***** Task data

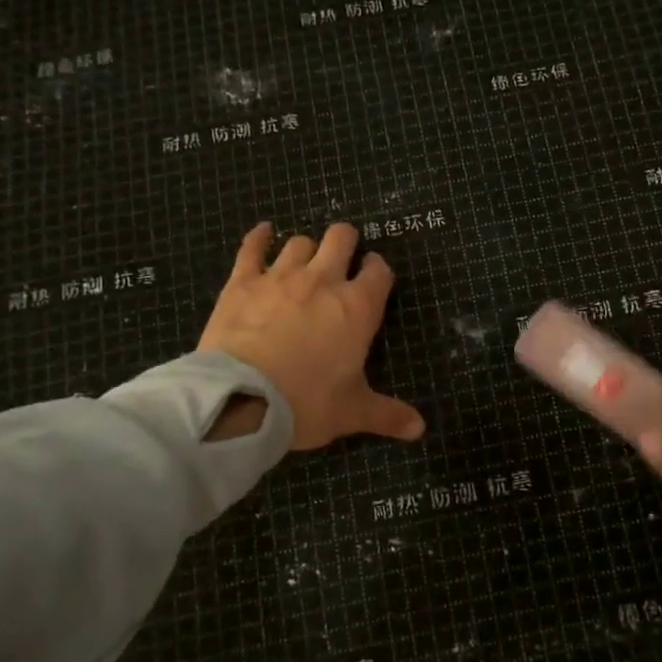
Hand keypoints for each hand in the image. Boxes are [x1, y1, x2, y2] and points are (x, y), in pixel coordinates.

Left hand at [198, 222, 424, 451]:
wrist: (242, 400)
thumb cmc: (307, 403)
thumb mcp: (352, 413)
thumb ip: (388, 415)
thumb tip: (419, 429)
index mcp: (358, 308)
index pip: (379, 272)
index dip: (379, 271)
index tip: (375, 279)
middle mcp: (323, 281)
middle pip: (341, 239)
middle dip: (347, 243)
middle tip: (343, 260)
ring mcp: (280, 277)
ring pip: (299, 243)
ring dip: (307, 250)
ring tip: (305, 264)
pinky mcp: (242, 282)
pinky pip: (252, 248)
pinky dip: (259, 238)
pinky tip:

**********

- _To do_: Would you retype all the lines shown above, exactly as written and without any picture?

- _Written reply_:
Hand keypoints for each hand in the image. Boxes are [x1, y1, x2, y2] and points are (x, y), in pixel coordinates.

Left hand at [198, 222, 424, 451]:
wrist: (242, 400)
thumb cmc: (307, 403)
thumb mcp: (352, 413)
thumb ip: (388, 415)
thumb tip: (419, 429)
index mcp: (358, 308)
index pip: (379, 272)
index dip: (379, 271)
index tip: (375, 279)
middle mcp: (323, 281)
middle pip: (341, 239)
middle dip: (347, 243)
middle tip: (343, 260)
ring mcp: (280, 277)
ring pip: (299, 243)
ring dip: (307, 250)
ring tip: (305, 264)
pinky mcp: (242, 282)
pinky pip: (252, 248)
pinky dip: (259, 238)
pinky tip:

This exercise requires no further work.